Concernant plus particulièrement la date aujourd’hui retenue par la Fondation Raoul Follereau, 1936, celle-ci nous semble particulièrement inadéquate : 1936 correspond malheureusement aux preuves que nous avons exposées démontrant l’antisémitisme de Raoul Follereau. Nous ne pensons pas que la défense des lépreux passe nécessairement par l’antisémitisme et l’antibochevisme viscéral.

Enfin, et nous achèverons notre démonstration là-dessus, nous ne sommes pas les seuls à douter de la véracité de cette rencontre de Raoul Follereau avec les lépreux.

Car l’Ordre de Malte, lui aussi, partage nos réserves et nos doutes. Et il n’hésite pas à le dire et à l’écrire, sans être réellement contredit. Et il nous plait de considérer que l’Ordre de Malte présente plus de garanties d’objectivité que les dirigeants de la Fondation Raoul Follereau. Dans le dossier de presse que l’Ordre adresse chaque année aux médias dans le cadre de la Journée Mondiale des Lépreux, l’Ordre de Malte affirme (source ici, page 7), tout comme il le fit à chaque année antérieure :

"En 1938, Justin Godard, Président des Œuvres Hospitalières françaises de l’Ordre de Malte, approche un jeune journaliste, un certain Raoul Follereau, pour lui demander de faire, pour le compte des Œuvres Hospitalières, un reportage sur la lèpre en Afrique. Celui-ci, touché par ce qu’il voit, décide de s’engager personnellement dans ce combat."

Comme nous pouvons le constater, nous sommes loin du reportage de 1925 demandé par un grand journal argentin sur Charles de Foucauld.

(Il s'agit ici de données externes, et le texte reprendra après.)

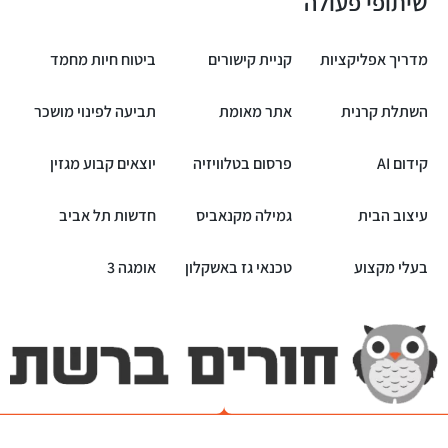
שיתופי פעולה
מדריך אפליקציות
קניית קישורים
ביטוח חיות מחמד
השתלת קרנית
אתר מאומת
תביעה לפינוי מושכר
קידום AI
פרסום בטלוויזיה
יוצאים קבוע מגזין
עיצוב הבית
גמילה מקנאביס
חדשות תל אביב
בעלי מקצוע
טכנאי גז באשקלון
אומגה 3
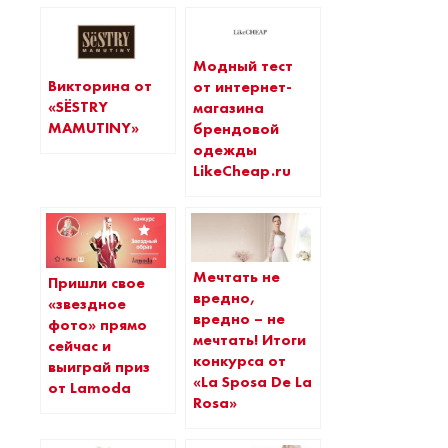
Модный тест
Викторина от
от интернет-
«SЁSTRY
магазина
MAMUTINY»
брендовой
одежды
LikeCheap.ru
Мечтать не
Пришли свое
вредно,
«звездное
вредно – не
фото» прямо
мечтать! Итоги
сейчас и
конкурса от
выиграй приз
«La Sposa De La
от Lamoda
Rosa»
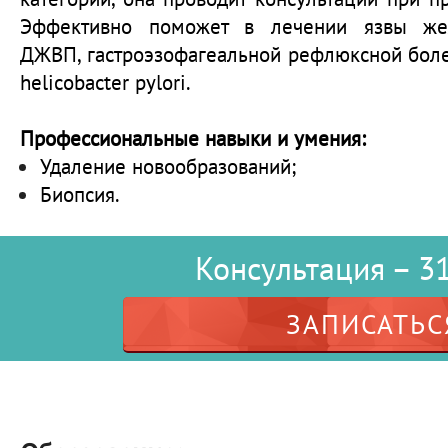
Эффективно поможет в лечении язвы желу
ДЖВП, гастроэзофагеальной рефлюксной боле
helicobacter pylori.
Профессиональные навыки и умения:
Удаление новообразований;
Биопсия.
Консультация – 31
ЗАПИСАТЬС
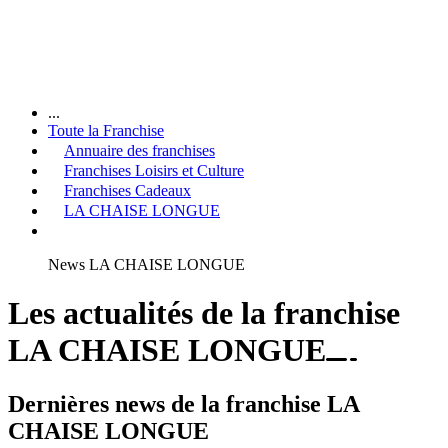
...
Toute la Franchise
Annuaire des franchises
Franchises Loisirs et Culture
Franchises Cadeaux
LA CHAISE LONGUE
News LA CHAISE LONGUE
Les actualités de la franchise
LA CHAISE LONGUE
Dernières news de la franchise LA
CHAISE LONGUE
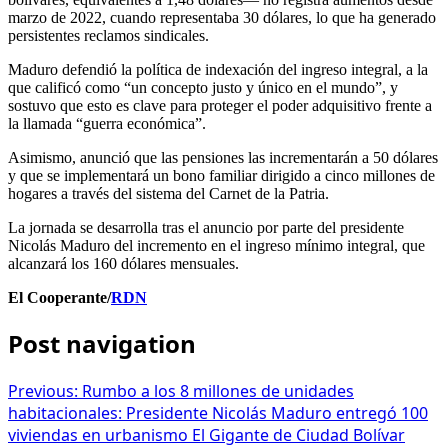
marzo de 2022, cuando representaba 30 dólares, lo que ha generado
persistentes reclamos sindicales.
Maduro defendió la política de indexación del ingreso integral, a la
que calificó como “un concepto justo y único en el mundo”, y
sostuvo que esto es clave para proteger el poder adquisitivo frente a
la llamada “guerra económica”.
Asimismo, anunció que las pensiones las incrementarán a 50 dólares
y que se implementará un bono familiar dirigido a cinco millones de
hogares a través del sistema del Carnet de la Patria.
La jornada se desarrolla tras el anuncio por parte del presidente
Nicolás Maduro del incremento en el ingreso mínimo integral, que
alcanzará los 160 dólares mensuales.
El Cooperante/
RDN
Post navigation
Previous:
Rumbo a los 8 millones de unidades
habitacionales: Presidente Nicolás Maduro entregó 100
viviendas en urbanismo El Gigante de Ciudad Bolívar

Un mensonge ? Pour quel mobile ?

Après avoir démontré le caractère romancé, total ou partiel, de ce récit de Raoul Follereau sur sa rencontre avec les lépreux, il convient de s’interroger brièvement sur les motifs qui auraient pu pousser Raoul Follereau a procéder ainsi.

Différentes pistes de réflexion peuvent être ainsi ouvertes, sans pour autant prétendre apporter une réponse formelle :



Conclusion

Dans cet article, nous n’avons pas souhaité porter un jugement sur le passé de Raoul Follereau. Nous avons notre propre sentiment personnel, nos lecteurs l’auront probablement compris, mais notre blog ne vise pas à critiquer Raoul Follereau pour ce qu’il a été.

Notre blog, et cet article en particulier vise à résister à une campagne de désinformation et de propagande qui est contraire à la réalité historique : en souhaitant se faire passer pour "l’homme qui a consacré sa vie pour les lépreux", Raoul Follereau occulte et dissimule les quarante premières années de sa vie et prétend entrer dans l’Histoire pour ce qu’il n’est pas.

Raoul Follereau fut un homme de son temps et nous en prenons acte, sans juger ni condamner.

Mais, entre reconnaître que Raoul Follereau fut un homme de son temps et faire croire qu’il a été autre chose que ce qu’il fut réellement, il y a un cap que nous refuserons de franchir.

Comme le disait Napoléon 1er, "l’Histoire est un mensonge de personne ne conteste". Voilà le rôle de notre blog, notre unique rôle : tenter de préserver l’Histoire d’un de ses faussaires. Quelles qu’aient été ses autres qualités par ailleurs.